### [Aim of the exercise]
Can you rewrite the passage on the 2016 Democratic field between "Lincoln Chaffee of" and "choosing a president.", inclusive, swapping "Iraq" for "Afghanistan" each time it occurs?
── Document segment ──
Some observers have mentioned Maryland governor Martin O'Malley. No. Trust me, folks: You don't want the national conversation in 2016 to be about Baltimore.
Jim Webb is a populist, as is Warren, although Warren is further to the left. I like Webb and wouldn't mind seeing him take either spot on a Democratic ticket.
Lincoln Chaffee of Rhode Island just announced that he is officially in the race. He's hitting Hillary hard on her Iraq vote. Isn't that a dead issue? In 2008, Democrats went for the guy who made all of one speech against the looming Iraq war and then positioned himself as the anti-war candidate, even though, as a Senator, he would not vote to defund the war. Barack Obama taught us not to let the authorization of military force vote be the sole criterion for choosing a president.
If Chaffee wants to be really bold, he should hit Hillary on Syria. That's an issue on which she needs hitting.
She can't escape the fact that she was the Secretary of State in an administration that has pursued a foreign policy best described as Neocon Lite. Maybe not so Lite. At some point, the American government made a bizarre decision to favor jihad-crazed Sunni rebels against the great (and peaceful) Shiite powers of Syria and Iran. This mad policy has had horrific consequences.
We need much more information about how that policy was formulated. We do not yet know all that we should know about who-said-what behind the scenes. In particular, we do not know Hillary's true role.
When did Hillary Clinton climb aboard the high-speed train to Crazy Town? Why did she get on that train? Did she step on board of her accord, or was she pushed?
Here's a clue: In 2013, Hillary pointedly did not add her voice to the mob calling for war with Assad. Did she ever say one word pushing the Big Lie about the sarin attack? If memory serves, she did not -- and her silence said much.
───
── Entries supplied ──
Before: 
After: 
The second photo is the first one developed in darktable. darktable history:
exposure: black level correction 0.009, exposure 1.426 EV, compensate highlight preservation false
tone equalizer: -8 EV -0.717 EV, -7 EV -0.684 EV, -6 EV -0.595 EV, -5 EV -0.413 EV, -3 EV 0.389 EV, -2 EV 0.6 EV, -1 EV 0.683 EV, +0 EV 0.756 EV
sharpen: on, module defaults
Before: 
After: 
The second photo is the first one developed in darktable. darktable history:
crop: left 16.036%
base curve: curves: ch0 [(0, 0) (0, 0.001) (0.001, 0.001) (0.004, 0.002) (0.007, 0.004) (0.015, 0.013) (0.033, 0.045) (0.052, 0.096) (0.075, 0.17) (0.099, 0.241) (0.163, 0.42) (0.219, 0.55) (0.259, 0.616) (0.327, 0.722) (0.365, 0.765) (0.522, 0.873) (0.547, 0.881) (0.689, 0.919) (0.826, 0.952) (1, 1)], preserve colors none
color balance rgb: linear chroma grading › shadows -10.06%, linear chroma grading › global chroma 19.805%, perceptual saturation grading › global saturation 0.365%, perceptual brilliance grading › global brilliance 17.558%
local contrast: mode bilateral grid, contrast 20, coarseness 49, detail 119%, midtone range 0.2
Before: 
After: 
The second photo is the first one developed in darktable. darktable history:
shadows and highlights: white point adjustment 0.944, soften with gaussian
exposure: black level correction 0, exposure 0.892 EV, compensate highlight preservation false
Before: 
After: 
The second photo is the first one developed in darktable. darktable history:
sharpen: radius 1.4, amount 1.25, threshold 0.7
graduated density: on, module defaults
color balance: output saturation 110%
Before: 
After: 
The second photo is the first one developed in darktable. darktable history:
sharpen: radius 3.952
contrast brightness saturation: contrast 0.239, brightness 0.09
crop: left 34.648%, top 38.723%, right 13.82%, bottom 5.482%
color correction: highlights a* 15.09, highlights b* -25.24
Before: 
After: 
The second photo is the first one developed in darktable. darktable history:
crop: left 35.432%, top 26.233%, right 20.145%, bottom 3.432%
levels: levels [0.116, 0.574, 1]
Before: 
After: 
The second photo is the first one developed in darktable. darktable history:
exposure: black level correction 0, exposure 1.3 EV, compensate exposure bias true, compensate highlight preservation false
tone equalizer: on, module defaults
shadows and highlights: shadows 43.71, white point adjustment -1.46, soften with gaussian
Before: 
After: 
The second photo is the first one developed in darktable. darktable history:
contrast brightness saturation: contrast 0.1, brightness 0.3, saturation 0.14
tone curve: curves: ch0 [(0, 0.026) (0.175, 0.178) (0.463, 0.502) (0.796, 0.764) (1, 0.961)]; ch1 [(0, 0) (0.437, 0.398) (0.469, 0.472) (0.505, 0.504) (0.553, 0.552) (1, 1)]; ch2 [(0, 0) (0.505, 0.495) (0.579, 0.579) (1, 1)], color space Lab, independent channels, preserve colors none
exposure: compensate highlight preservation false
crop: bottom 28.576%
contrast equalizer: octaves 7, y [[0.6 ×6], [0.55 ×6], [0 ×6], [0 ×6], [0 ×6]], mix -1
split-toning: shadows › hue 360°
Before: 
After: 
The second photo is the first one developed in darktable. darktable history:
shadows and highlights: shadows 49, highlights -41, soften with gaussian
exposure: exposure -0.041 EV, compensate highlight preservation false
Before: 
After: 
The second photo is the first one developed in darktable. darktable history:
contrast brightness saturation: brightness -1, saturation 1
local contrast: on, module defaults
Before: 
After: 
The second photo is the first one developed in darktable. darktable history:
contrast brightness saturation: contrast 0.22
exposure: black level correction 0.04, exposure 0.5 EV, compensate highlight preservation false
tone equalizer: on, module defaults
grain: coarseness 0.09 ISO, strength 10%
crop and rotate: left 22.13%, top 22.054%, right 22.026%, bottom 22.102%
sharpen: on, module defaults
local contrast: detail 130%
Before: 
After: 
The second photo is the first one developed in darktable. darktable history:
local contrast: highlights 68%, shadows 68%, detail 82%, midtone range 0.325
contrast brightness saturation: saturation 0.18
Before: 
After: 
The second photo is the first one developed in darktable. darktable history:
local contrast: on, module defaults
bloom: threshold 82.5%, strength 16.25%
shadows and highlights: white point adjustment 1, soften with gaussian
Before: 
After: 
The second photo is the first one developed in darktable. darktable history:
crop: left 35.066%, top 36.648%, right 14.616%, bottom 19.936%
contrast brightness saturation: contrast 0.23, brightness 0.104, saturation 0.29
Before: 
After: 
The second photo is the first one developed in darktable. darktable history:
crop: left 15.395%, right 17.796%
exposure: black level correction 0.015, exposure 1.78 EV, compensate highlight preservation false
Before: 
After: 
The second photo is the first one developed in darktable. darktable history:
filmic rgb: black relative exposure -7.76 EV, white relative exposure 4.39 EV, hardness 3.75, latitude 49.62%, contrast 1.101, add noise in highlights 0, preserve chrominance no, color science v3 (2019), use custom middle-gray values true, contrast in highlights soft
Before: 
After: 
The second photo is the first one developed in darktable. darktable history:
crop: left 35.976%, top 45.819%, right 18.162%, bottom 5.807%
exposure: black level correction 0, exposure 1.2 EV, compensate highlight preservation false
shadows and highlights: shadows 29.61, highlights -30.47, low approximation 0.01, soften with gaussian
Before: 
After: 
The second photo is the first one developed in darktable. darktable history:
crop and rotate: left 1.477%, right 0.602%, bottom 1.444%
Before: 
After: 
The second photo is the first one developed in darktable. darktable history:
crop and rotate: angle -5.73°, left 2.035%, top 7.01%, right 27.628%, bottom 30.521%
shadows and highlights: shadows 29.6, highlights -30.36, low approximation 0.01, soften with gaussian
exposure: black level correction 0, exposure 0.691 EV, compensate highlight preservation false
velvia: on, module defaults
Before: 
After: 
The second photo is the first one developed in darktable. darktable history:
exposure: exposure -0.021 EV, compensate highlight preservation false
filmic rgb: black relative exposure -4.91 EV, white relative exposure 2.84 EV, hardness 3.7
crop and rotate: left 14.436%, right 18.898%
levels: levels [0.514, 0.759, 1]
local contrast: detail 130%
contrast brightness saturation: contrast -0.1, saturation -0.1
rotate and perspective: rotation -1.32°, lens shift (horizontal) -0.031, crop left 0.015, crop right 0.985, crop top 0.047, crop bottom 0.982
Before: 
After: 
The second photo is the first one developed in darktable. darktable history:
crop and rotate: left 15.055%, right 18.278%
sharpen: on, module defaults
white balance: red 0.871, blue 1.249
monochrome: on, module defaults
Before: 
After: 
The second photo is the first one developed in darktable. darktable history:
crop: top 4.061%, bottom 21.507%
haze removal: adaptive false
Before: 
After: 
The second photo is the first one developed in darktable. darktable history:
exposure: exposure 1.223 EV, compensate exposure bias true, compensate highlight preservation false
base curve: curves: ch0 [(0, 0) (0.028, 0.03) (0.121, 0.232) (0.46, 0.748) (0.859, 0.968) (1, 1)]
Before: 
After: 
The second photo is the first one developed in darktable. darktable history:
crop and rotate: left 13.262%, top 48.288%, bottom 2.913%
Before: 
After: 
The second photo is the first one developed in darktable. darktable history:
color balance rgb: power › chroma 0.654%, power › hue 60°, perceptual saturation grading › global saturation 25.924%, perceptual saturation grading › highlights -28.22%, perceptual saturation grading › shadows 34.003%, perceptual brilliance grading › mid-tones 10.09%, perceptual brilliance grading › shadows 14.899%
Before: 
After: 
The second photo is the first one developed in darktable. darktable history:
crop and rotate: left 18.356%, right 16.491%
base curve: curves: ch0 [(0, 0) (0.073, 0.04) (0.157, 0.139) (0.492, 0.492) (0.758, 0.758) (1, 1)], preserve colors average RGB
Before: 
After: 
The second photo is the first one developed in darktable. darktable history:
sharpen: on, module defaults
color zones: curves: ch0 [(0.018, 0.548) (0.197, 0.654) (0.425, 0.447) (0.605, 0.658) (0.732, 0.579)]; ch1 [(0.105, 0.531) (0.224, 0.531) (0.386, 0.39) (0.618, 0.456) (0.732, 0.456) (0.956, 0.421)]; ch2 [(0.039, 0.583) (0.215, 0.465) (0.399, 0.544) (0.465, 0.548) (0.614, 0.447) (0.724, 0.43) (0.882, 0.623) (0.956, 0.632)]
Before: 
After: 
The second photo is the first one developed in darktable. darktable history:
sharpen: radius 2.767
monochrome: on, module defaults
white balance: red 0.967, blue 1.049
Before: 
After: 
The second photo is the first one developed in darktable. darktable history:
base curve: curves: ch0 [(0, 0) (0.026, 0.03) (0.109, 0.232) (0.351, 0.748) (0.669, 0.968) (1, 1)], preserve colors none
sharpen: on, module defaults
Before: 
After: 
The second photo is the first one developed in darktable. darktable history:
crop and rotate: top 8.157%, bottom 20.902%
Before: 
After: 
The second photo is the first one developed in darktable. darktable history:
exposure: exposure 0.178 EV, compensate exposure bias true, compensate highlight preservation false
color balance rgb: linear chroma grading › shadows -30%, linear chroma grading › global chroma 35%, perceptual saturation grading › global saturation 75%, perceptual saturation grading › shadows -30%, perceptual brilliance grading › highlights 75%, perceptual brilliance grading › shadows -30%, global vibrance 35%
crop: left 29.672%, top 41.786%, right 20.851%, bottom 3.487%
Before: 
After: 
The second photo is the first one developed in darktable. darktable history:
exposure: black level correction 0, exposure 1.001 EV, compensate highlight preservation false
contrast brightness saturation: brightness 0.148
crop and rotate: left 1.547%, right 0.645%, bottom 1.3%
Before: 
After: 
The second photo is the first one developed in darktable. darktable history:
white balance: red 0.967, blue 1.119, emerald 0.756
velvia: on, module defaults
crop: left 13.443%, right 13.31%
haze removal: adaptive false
───
### [Exercise solution]
Lincoln Chaffee of Rhode Island just announced that he is officially in the race. He's hitting Hillary hard on her Afghanistan vote. Isn't that a dead issue? In 2008, Democrats went for the guy who made all of one speech against the looming Afghanistan war and then positioned himself as the anti-war candidate, even though, as a Senator, he would not vote to defund the war. Barack Obama taught us not to let the authorization of military force vote be the sole criterion for choosing a president.